Ein Oberst zeigte den Offizieren, die bei ihm speisten, bei Tische eine neue, sehr schöne goldene Dose. Nach einer Weile wollte er eine Prise Tabak nehmen, suchte in allen Taschen und sagte bestürzt: Wo ist meine Dose? Sehen Sie doch einmal nach, meine Herren, ob nicht etwa von Ihnen einer sie in Gedanken eingesteckt habe. – Alle standen sogleich auf und wendeten die Taschen um, ohne daß die Dose zum Vorschein kam. Nur der Fähnrich blieb in sichtbarer Verlegenheit sitzen und sagte: Ich wende meine Taschen nicht um; mein Ehrenwort, daß ich die Dose nicht habe, sei genug. – Die Offiziere gingen kopfschüttelnd auseinander und jeder hielt ihn für den Dieb. Am andern Morgen ließ ihn der Oberst rufen und sprach: Die Dose hat sich wieder gefunden.
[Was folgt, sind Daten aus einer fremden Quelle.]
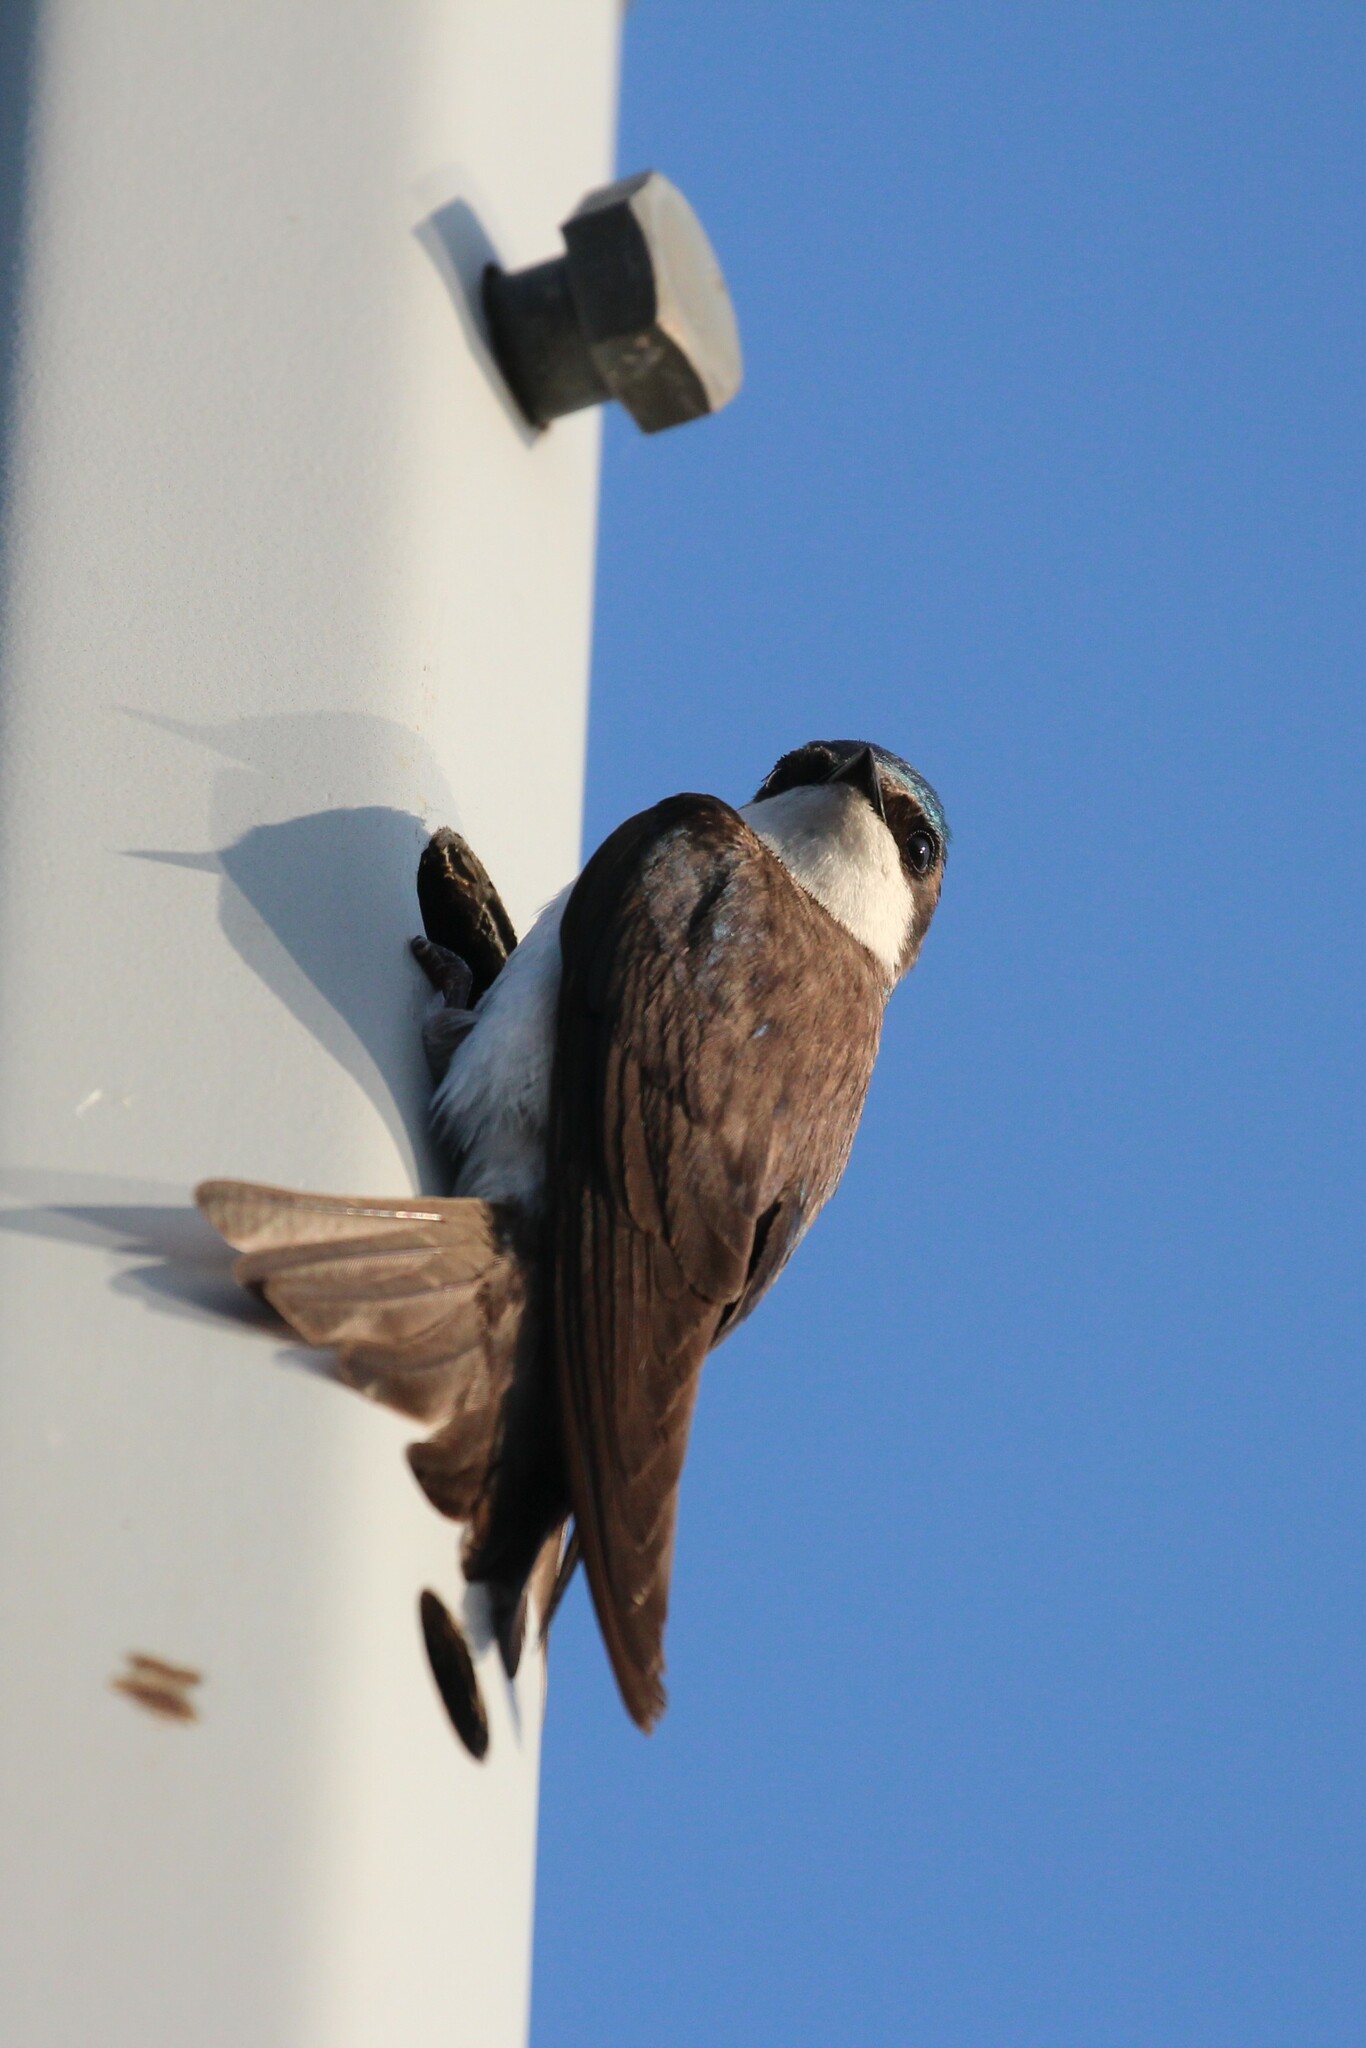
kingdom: Animalia
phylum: Chordata
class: Aves
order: Passeriformes
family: Hirundinidae
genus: Tachycineta
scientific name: Tachycineta bicolor
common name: Tree swallow
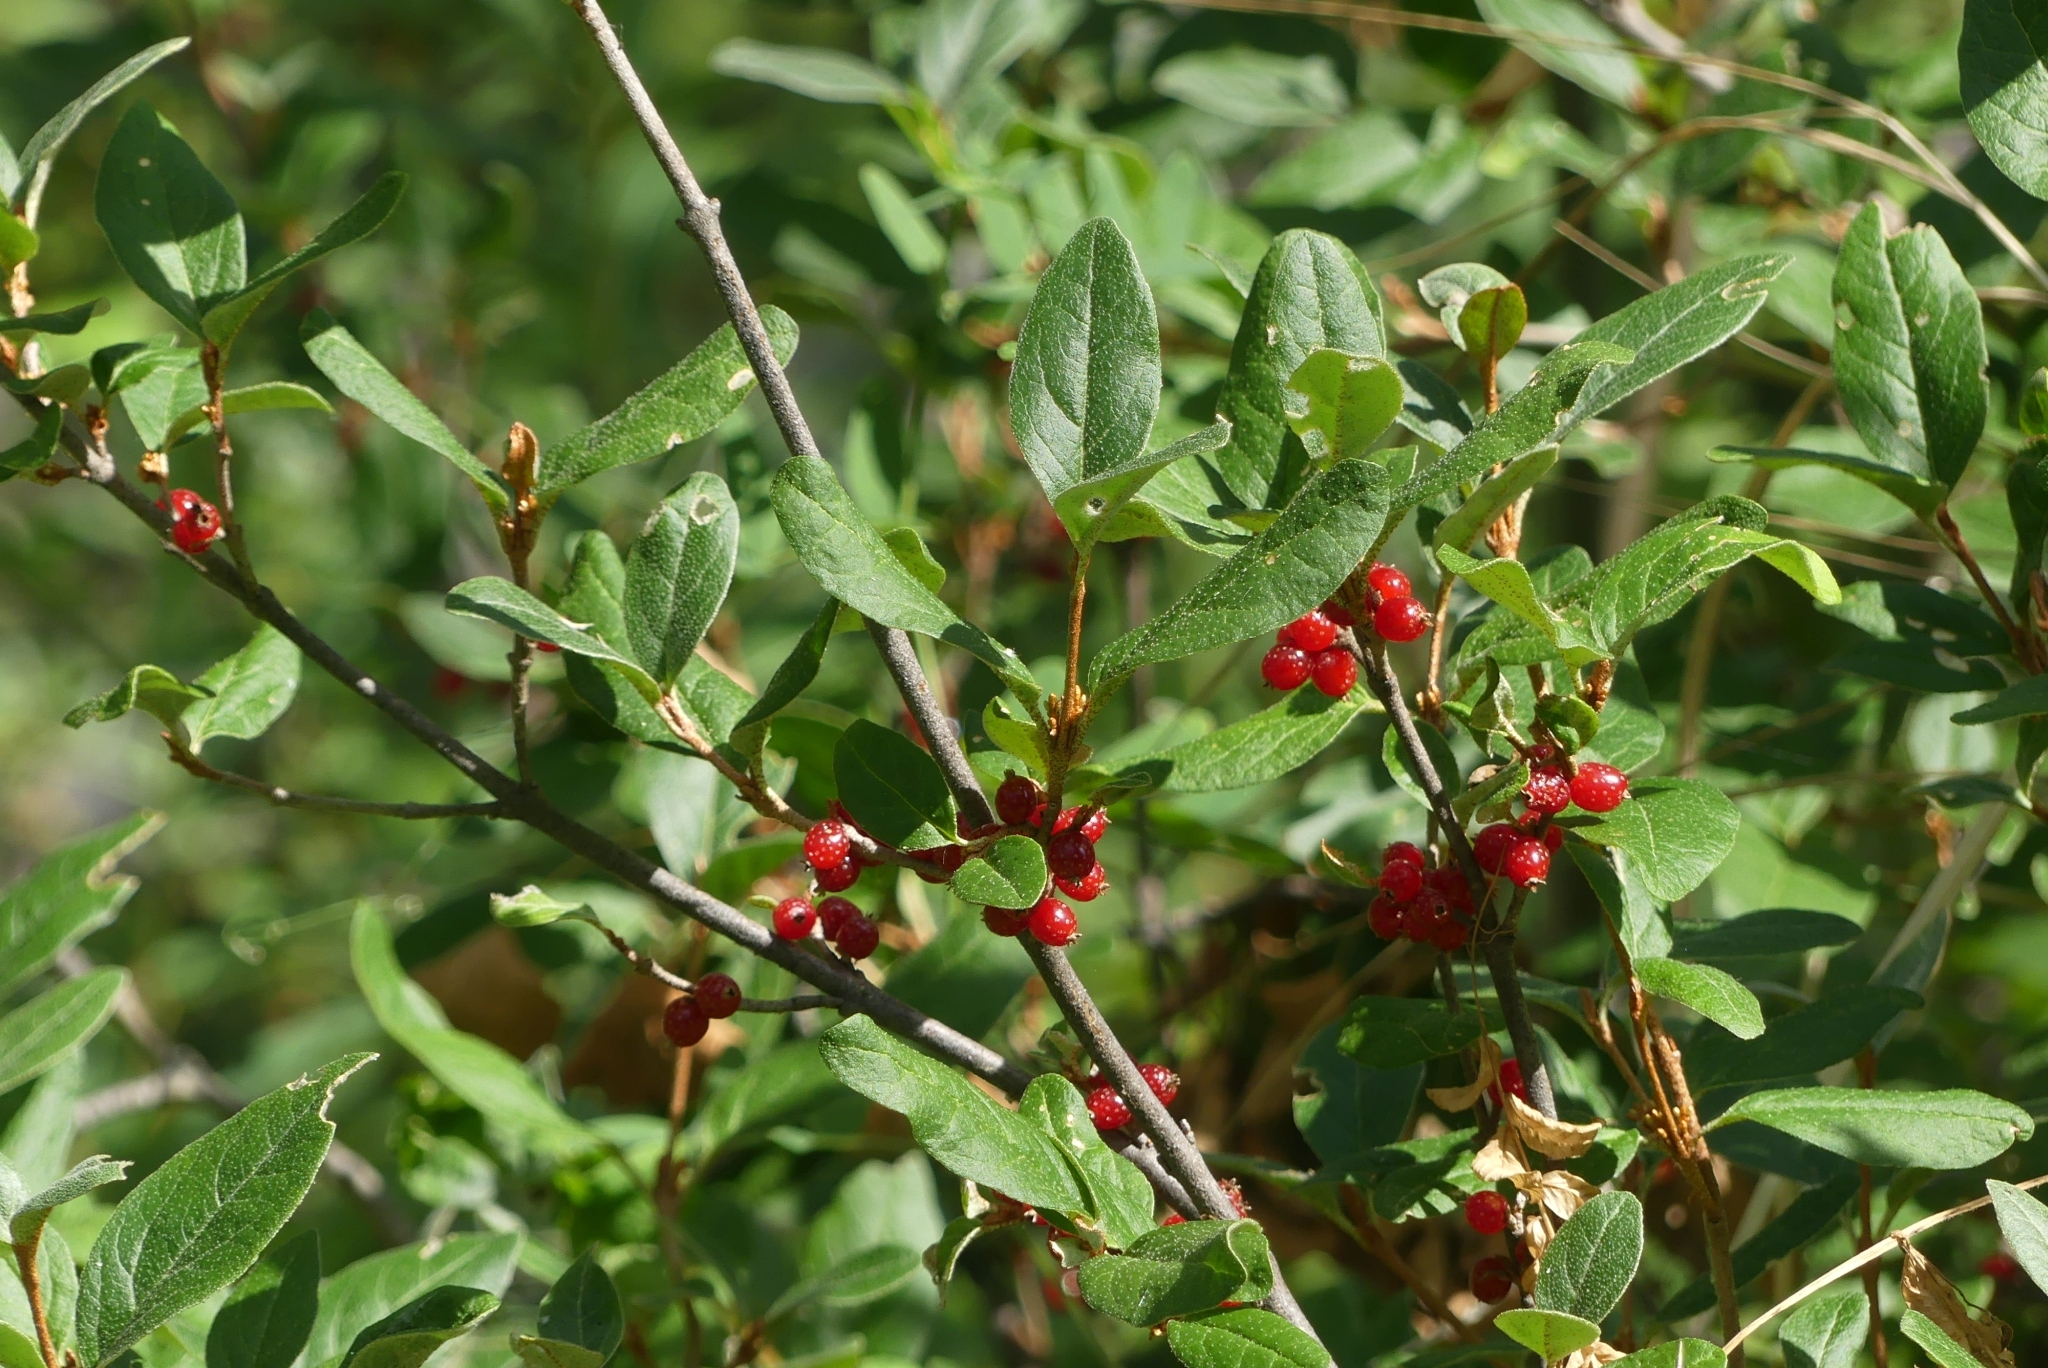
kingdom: Plantae
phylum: Tracheophyta
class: Magnoliopsida
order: Rosales
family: Elaeagnaceae
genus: Shepherdia
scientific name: Shepherdia canadensis
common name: Soapberry
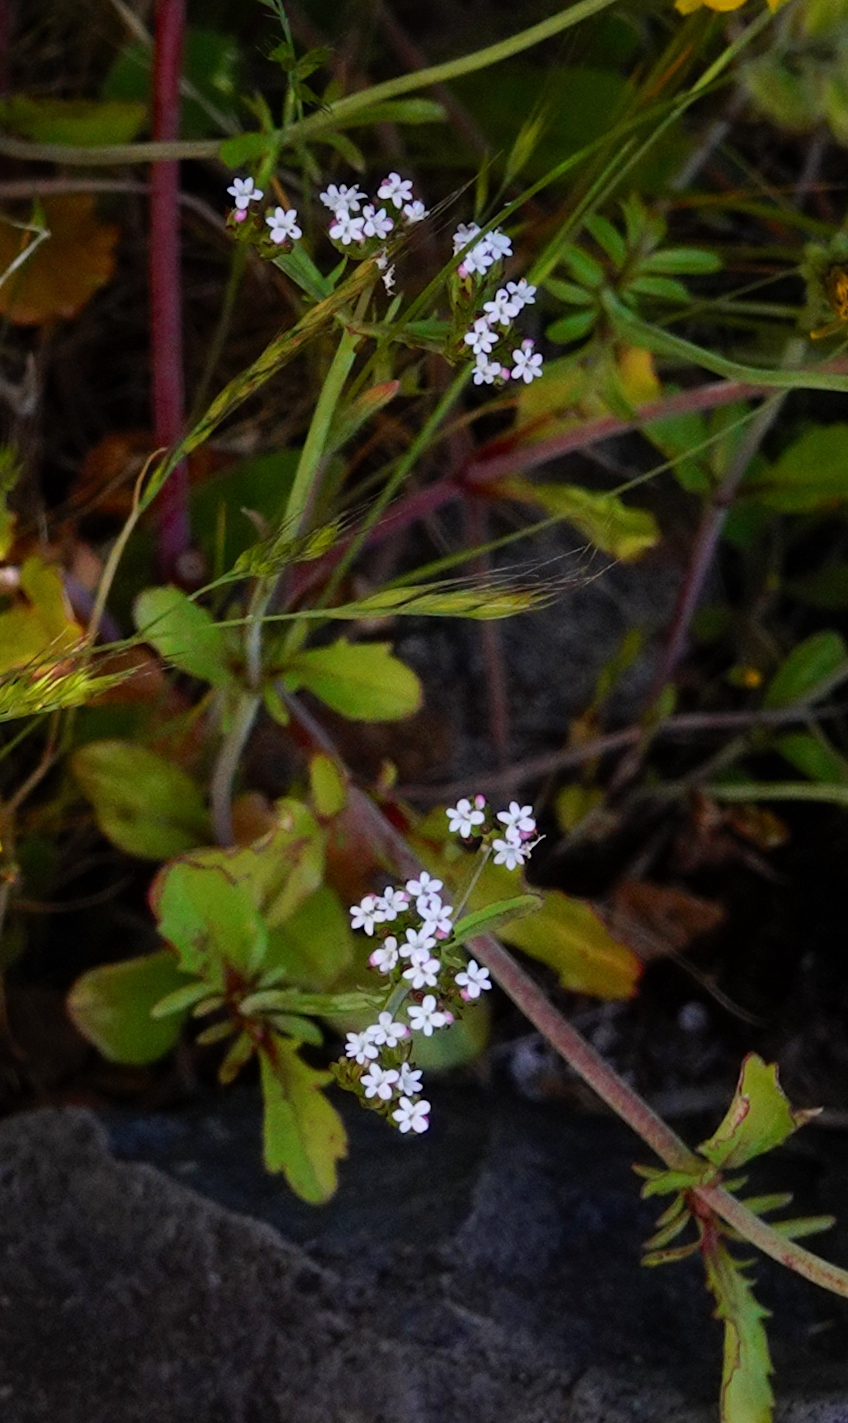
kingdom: Plantae
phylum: Tracheophyta
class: Magnoliopsida
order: Dipsacales
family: Caprifoliaceae
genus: Centranthus
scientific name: Centranthus calcitrapae
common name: Annual valerian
Es war in meiner Tasche eine Naht aufgegangen, und da fiel sie zwischen dem Futter hinab. Nun sagen Sie mir aber, warum Sie Ihre Tasche nicht zeigen wollten, was doch alle übrigen Herren Offiziere getan haben? – Der Fähnrich sprach: Ihnen allein, Herr Oberst, will ich es gern bekennen. Meine Eltern sind arm. Ich gebe ihnen daher meinen halben Sold und esse mittags nichts Warmes. Als ich bei Ihnen eingeladen wurde, hatte ich mein Mittagessen bereits in der Tasche – und da hätte ich mich ja schämen müssen, wenn beim Umwenden der Tasche ein Stück schwarzes Brot und eine Wurst herausgefallen wäre.

Der Oberst sagte gerührt: Sie sind ein sehr guter Sohn! Damit Sie Ihre Eltern desto leichter unterstützen können, sollen Sie nun täglich bei mir speisen. – Er lud alle Offiziere zu einem festlichen Gastmahle ein, bezeigte vor ihnen allen die Unschuld des Fähnrichs und überreichte ihm, zum Beweise seiner Hochachtung, die goldne Dose als ein Geschenk.

Wer seine Eltern liebt und ehrt,
Ist Gott und Menschen lieb und wert.